Weaknesses: Overall, I do not find any very major weaknesses when it comes to this paper. Apart from that, it seems that Assumption 1 is crucial in obtaining results of almost every theorem. However, although the statement of this assumption is easy to understand, I feel that the role (intuition, importance) of this assumption in the theoretical analysis is not properly discussed. Next, the main algorithmic idea is very simple, and it is not clear whether the obtained upper bounds for the (ss)-greedy algorithms and sub-gaussian rewards can be improved. Currently, there is a linear dependence on T in the small k regime. Is this unavoidable? Finally, I have some concerns when it comes to Section 6. Please see below for more details.

Correctness: I haven’t checked the proofs in the appendix carefully, but I did not find a good reason to believe that the presented results are incorrect.

Clarity: Overall, the paper is clearly written, however, the paper would benefit from more intuition/explanations when it comes to the main used assumptions.

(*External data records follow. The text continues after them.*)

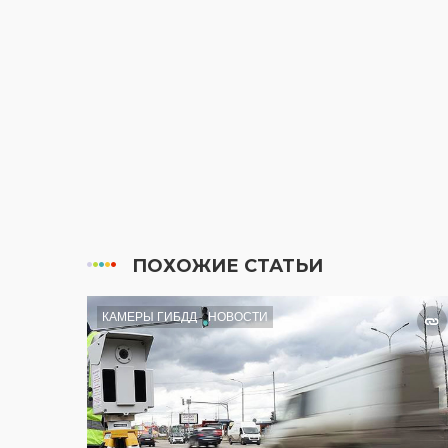
ПОХОЖИЕ СТАТЬИ
КАМЕРЫ ГИБДД
НОВОСТИ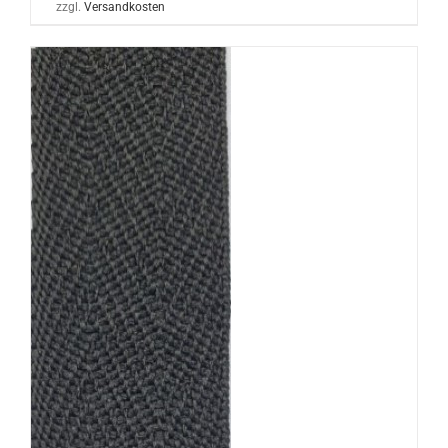
zzgl.
Versandkosten
N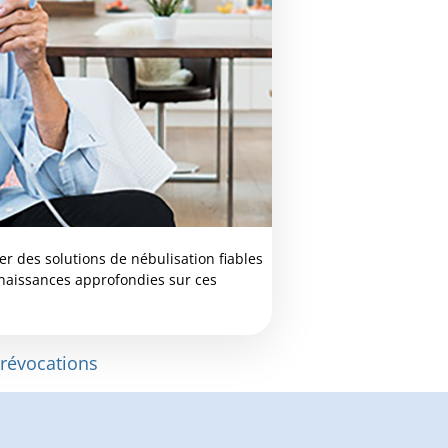
er des solutions de nébulisation fiables
onnaissances approfondies sur ces
 révocations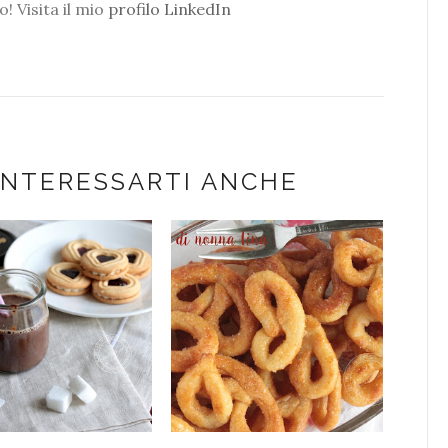
o! Visita il mio
profilo LinkedIn
INTERESSARTI ANCHE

Relation to Prior Work: This paper clearly discusses the connection to previous works and how it differs from other recent ones that also study the performance of greedy algorithms in some related but different settings.

Reproducibility: Yes

Additional Feedback: Post-rebuttal comments: I've read the rebuttal and other reviews. The authors have addressed most of my concerns and hence I increase my score. I hope the authors would make the suggested edits in the revised version and explain the role of their main assumption. _______________________________________________ Some comments/questions: -- Assumption 1 seems to be the main ingredient of all the main theorems, while the intuition of this assumption and its impact on the analysis (i.e., challenges) are not properly discussed. Can you explain why things fail if this assumption does not hold? -- Why is Assumption made in Theorem 2 stronger compared to Assumption 1? How are these compared? -- What are the inherent difficulties in the analysis of the greedy algorithm when it comes to sub-Gaussian rewards (in comparison to Bernoulli rewards) that result in higher regret rates? -- In the case of sub-gaussian rewards, the bounds for (ss)greedy do not match the lower bounds, and in the small k regime bounds are linear in T. Currently, it is not clear if these bounds can be improved. -- Are there other ideas for subsampling other than uniform sampling? Can you make use of a prior (in the case it is informative)? -- Can you elaborate on considering the Bayesian framework for the “many arms” problem? Can similar insights/results be obtained in the frequentist setting? Simulations: -- Can you comment on the high variance of the performance of greedy (when d=2) in Figure 2 in comparison to its performance when d=6? Next, why is the variance of the greedy methods larger than in the case of TS or OFUL? This raises the question of whether we should really care about the expected performance when it comes to the greedy algorithm. -- Why would contextual simulations be considered since this is not the actual setup studied in the paper? In particular, the context diversity can be present here as well, and for which we know that the greedy algorithm works well. Can the results be due to this form of exploration only?! -- “Performance of Greedy is better for d=6, due to another source of exploration…” -- What is this conclusion based upon?